Report the count of lines in the records below that hold the word "District", omitting everything but the number.

----------------------------------------

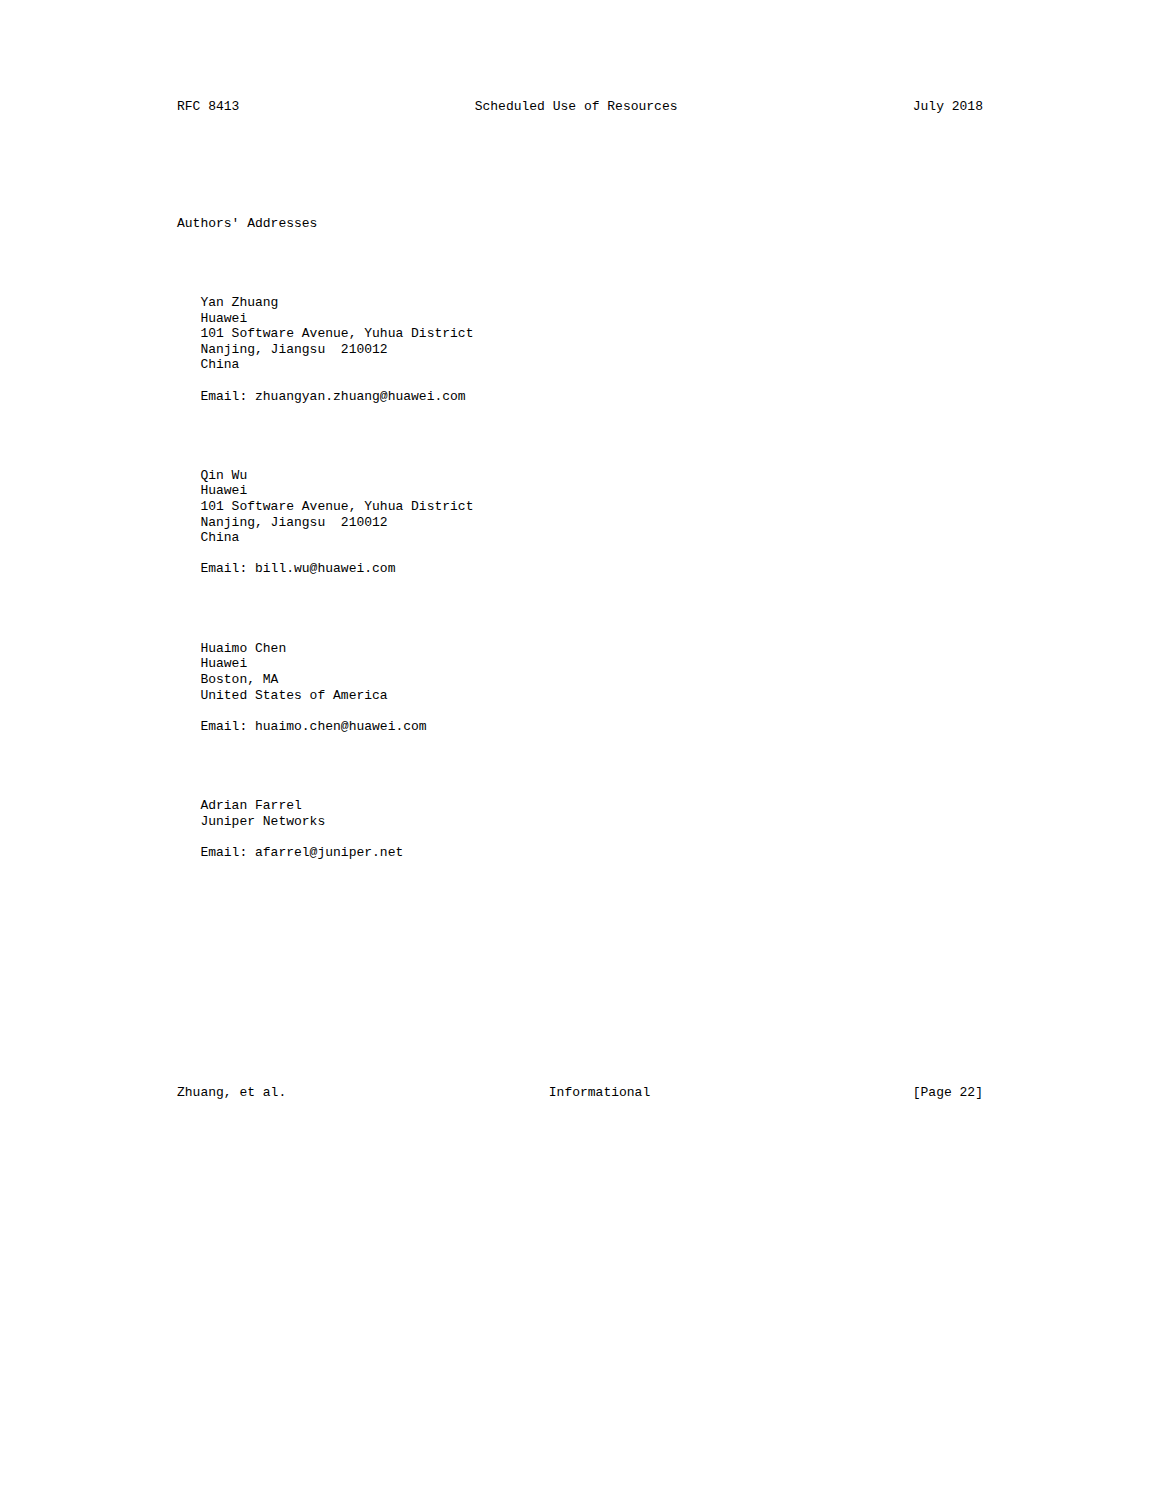RFC 8413 Scheduled Use of Resources July 2018
Authors' Addresses
Yan Zhuang Huawei 101 Software Avenue, Yuhua District Nanjing, Jiangsu 210012 China Email: zhuangyan.zhuang@huawei.com
Qin Wu Huawei 101 Software Avenue, Yuhua District Nanjing, Jiangsu 210012 China Email: bill.wu@huawei.com
Huaimo Chen Huawei Boston, MA United States of America Email: huaimo.chen@huawei.com
Adrian Farrel Juniper Networks Email: afarrel@juniper.net
Zhuang, et al. Informational [Page 22]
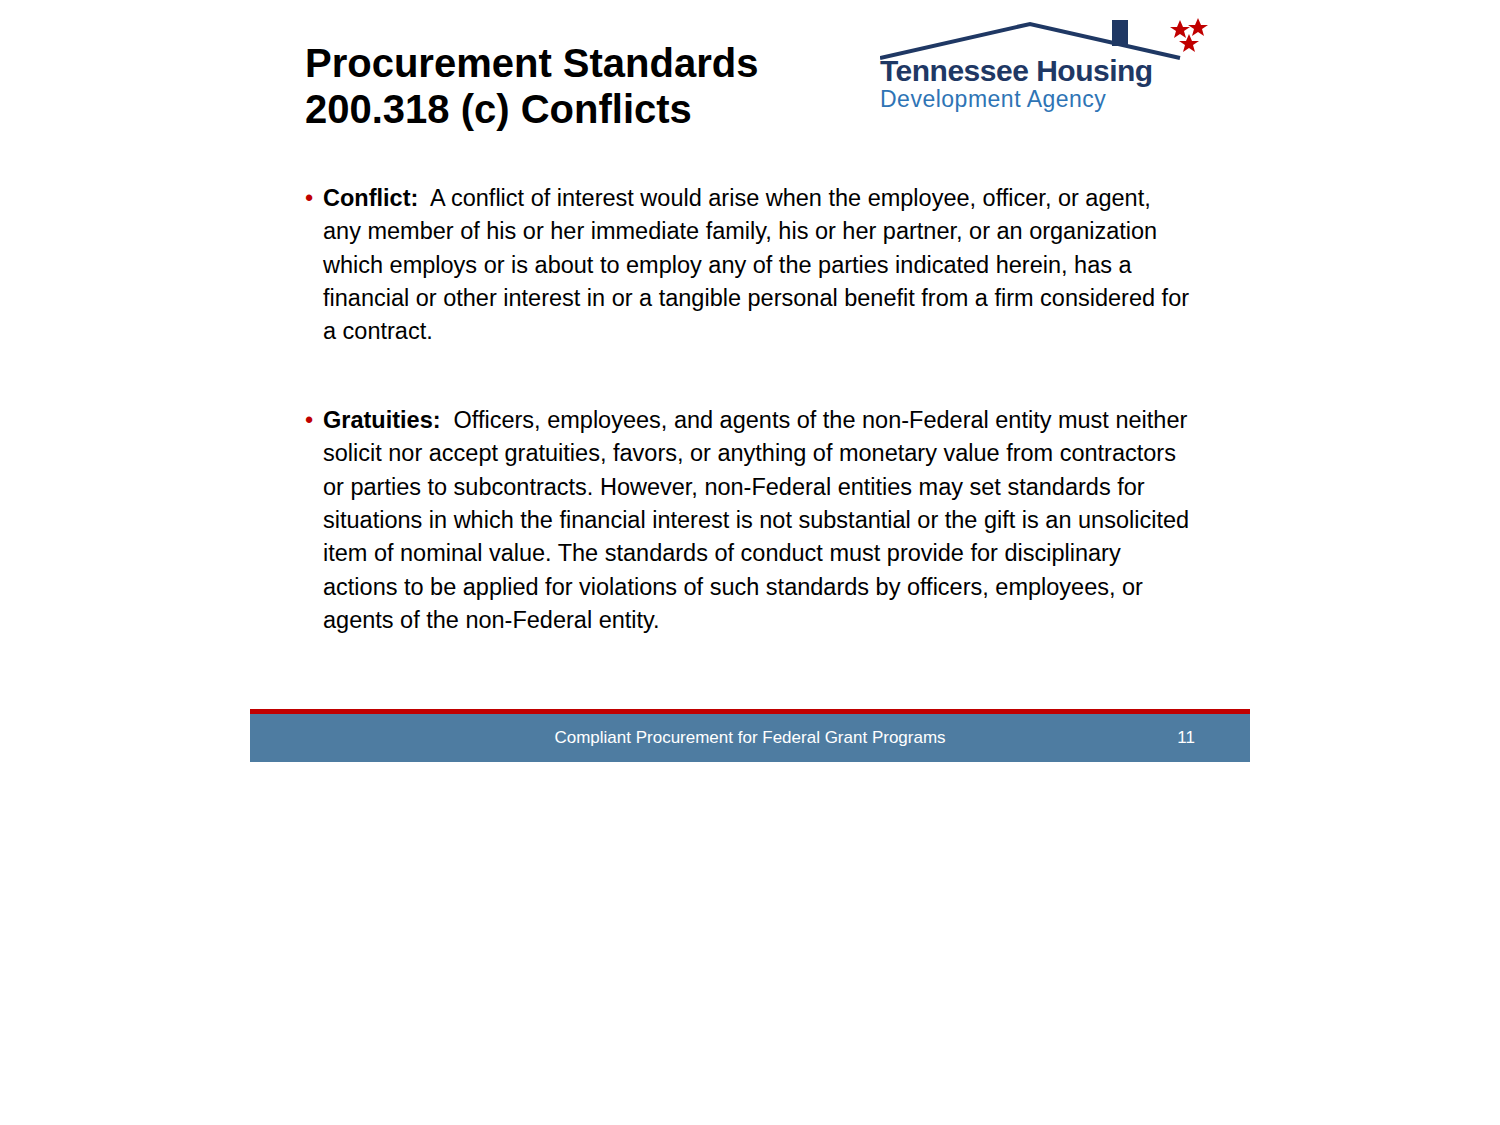Tennessee Housing
Development Agency
Procurement Standards
200.318 (c) Conflicts
Conflict: A conflict of interest would arise when the employee, officer, or agent, any member of his or her immediate family, his or her partner, or an organization which employs or is about to employ any of the parties indicated herein, has a financial or other interest in or a tangible personal benefit from a firm considered for a contract.
Gratuities: Officers, employees, and agents of the non-Federal entity must neither solicit nor accept gratuities, favors, or anything of monetary value from contractors or parties to subcontracts. However, non-Federal entities may set standards for situations in which the financial interest is not substantial or the gift is an unsolicited item of nominal value. The standards of conduct must provide for disciplinary actions to be applied for violations of such standards by officers, employees, or agents of the non-Federal entity.
Compliant Procurement for Federal Grant Programs 11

----------------------------------------

PROBLEM SOLUTION - 2